Tuesday, April 04, 2006

The Arkadelphia Chicken--Mouth-to-Beak Resuscitation

I wish I could share this woman's appearance on Jay Leno, which my aunt June e-mailed to me, but I don't have a way to post a video on the blog and I haven't found it online yet. It's about the funniest piece of television you've ever seen. I'll keep looking.

Meanwhile, you can meet Boo Boo and his rescuers here.

Today's THV KTHV Little Rock

Faster Circuit Board Built With Chicken Feathers

Thanks to Roni for this one: a circuit board made of chicken feathers and soy. Yeah, we just build electronics with whatever we've got laying around the house. (get it?)

Apparently " the chicken feathers make it faster because they have a higher dielectric constant, which means the electrons running around the board will not have to fight with the board to get from a to b. The less electronic interference means faster point to point communication. Also, the thermal coefficient of expansion is lower, so less stress is placed on components once the board heats up (it does not expand as much because keratin expands less than glass/poly resin)."

Got it? Good.


Treehugger: Faster Circuit Board Built With Chicken Feathers

Saturday, April 01, 2006

More crop trouble

Man, this chicken thing is complicated. Dolley recovered perfectly from her impacted crop (if you're surfing around for crop info, check the February and March 2006 archives), but about three weeks later, we saw Return of Big Crop. I had heard that once a crop gets stretched out, it'll stay that way, but this time instead of containing a hard mass, her crop was softer and full of liquid, like a water balloon.
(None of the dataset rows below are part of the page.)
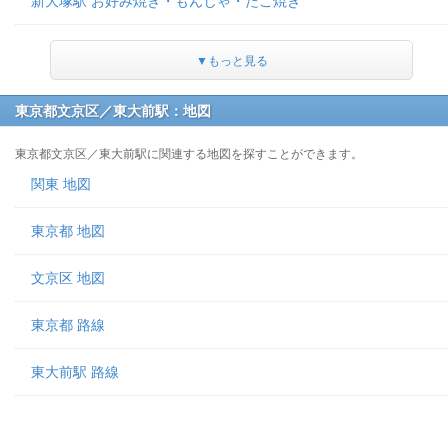
新大塚駅 お好み焼き・もんじゃ・たこ焼き
▼もっと見る
東京都文京区／東大前駅：地図
東京都文京区／東大前駅に関連する地図を探すことができます。
関東 地図
東京都 地図
文京区 地図
東京都 路線
東大前駅 路線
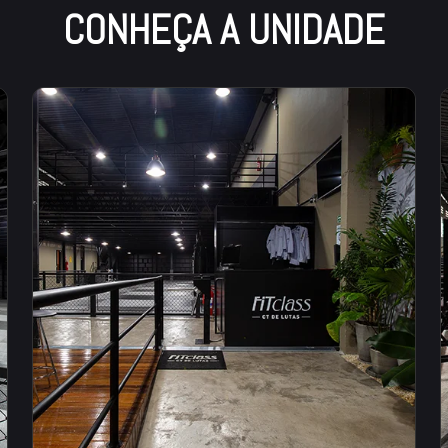
CONHEÇA A UNIDADE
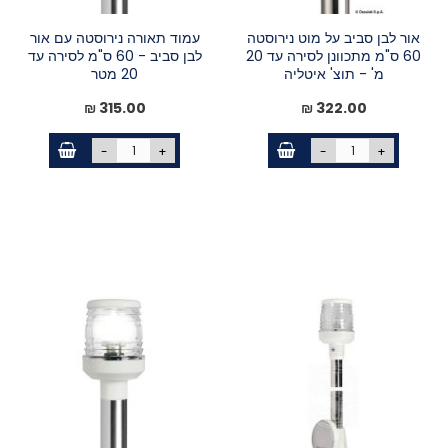
אור לבן סביב על מוט נירוסטה
עמוד תאורה נירוסטה עם אור
60 ס"מ מתכוונן לסירה עד 20
לבן סביב - 60 ס"מ לסירה עד
מ' - תוצ' איטליה
20 מטר
315.00 ₪
322.00 ₪
-
+
-
+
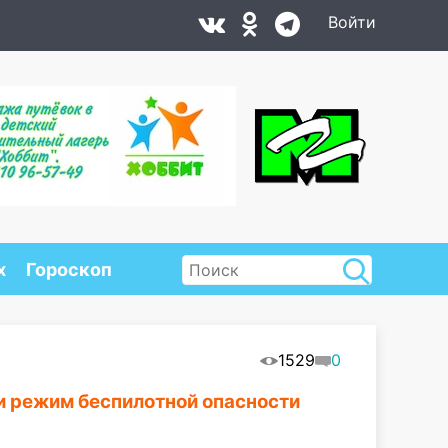
Войти
х
Гороскоп
1529
0
и режим беспилотной опасности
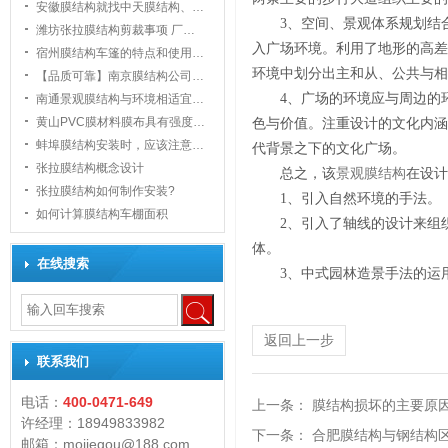
安徽膜结构就找中天膜结构、…
3、空间、景观体系规划结
潍坊张拉膜结构剪裁事项 厂…
入广场环境。利用了地形的高差
宿州膜结构车篷的特点和使用…
环境中划分出主和从、公共与相
【品质可靠】南京膜结构公司…
4、广场的环境应与周边的
南通景观膜结构与环境相适宜…
黄山PVC膜材料膜布具有强度…
色与价值。注重设计的文化内涵
1
蚌埠膜结构安装时，应该注意…
代背景之下的文化广场。
张拉膜结构概念设计
总之，该
景观
膜结构
在设计
张拉膜结构如何制作安装?
1、引入自然环境的手法。
如何计算膜结构车棚面积
2、引入了轴线的设计来组
体。
在线搜索
3、中式园林造景手法的运
返回上一步
联系我们
电话：
400-0471-649
上一条：
膜结构损坏的主要原
许经理：18949833982
下一条：
合肥膜结构与钢结构
邮箱：mojiegou@188.com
This could be a sour crop, a problem caused not by a blockage but by some sort of ailment. Antibiotics can bring on a fungal infection; for that you feed them yogurt or medicate. But it also could be bacterial or even some kind of virus.
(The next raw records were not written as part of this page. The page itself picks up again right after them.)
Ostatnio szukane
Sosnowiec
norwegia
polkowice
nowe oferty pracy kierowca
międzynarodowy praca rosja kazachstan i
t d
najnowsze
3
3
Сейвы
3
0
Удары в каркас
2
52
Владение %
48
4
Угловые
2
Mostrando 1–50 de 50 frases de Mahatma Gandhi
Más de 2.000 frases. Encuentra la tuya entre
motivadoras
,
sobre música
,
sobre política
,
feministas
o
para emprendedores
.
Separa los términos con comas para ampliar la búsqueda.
One thing you can try is to gently turn the chicken upside down and try to get her to puke up everything in her crop. This sounds like a strange and ill-advised exercise, but yesterday we did try turning her mostly upside down and pushing gently on the crop. She tolerated it, but nothing came up.

There are also Espon salt flushes and molasses flushes, where you mix one of those ingredients with water, force it down their throat with a dropper (making sure not to get it in their lungs), and maybe that helps move everything through. But we have not had much luck forcing things in her beak, and the whole idea of putting the dropper far enough in her mouth to make sure the water didn't go down her windpipe just seemed scary.

Adding vitamins and electrolytes to their water is another recommendation--that's easy. I bought a little packet at the feed store and they'll all get vitamins for a couple weeks.

Feeding them yogurt is another easy recommendation to try. They all like it, and it's good for them. One lesson learned: never try to hide medicine in a food you want them to eat again later. Dolley was very wary of the yogurt at first because of vivid memories of the recent past--but she did eventually eat some.

We're also going to make an extra effort to keep their coop clean. Dolley's got watery droppings, too--the vet did see coccidia, little protozoa that live in their droppings, under the microscope, and prescribed antibiotics which we were never able to get down her. They're supposed to develop a natural immunity to coccidia, but with this wet weather, it could really flourish and overwhelm their immune systems. We're reluctant to medicate because you are supposed to let them build up resistance.

So: extra-clean coop, yogurt, vitamins. Fortunately she's acting normal, so as long as she's not showing any other signs of illness, we'll watch and wait. Any other ideas?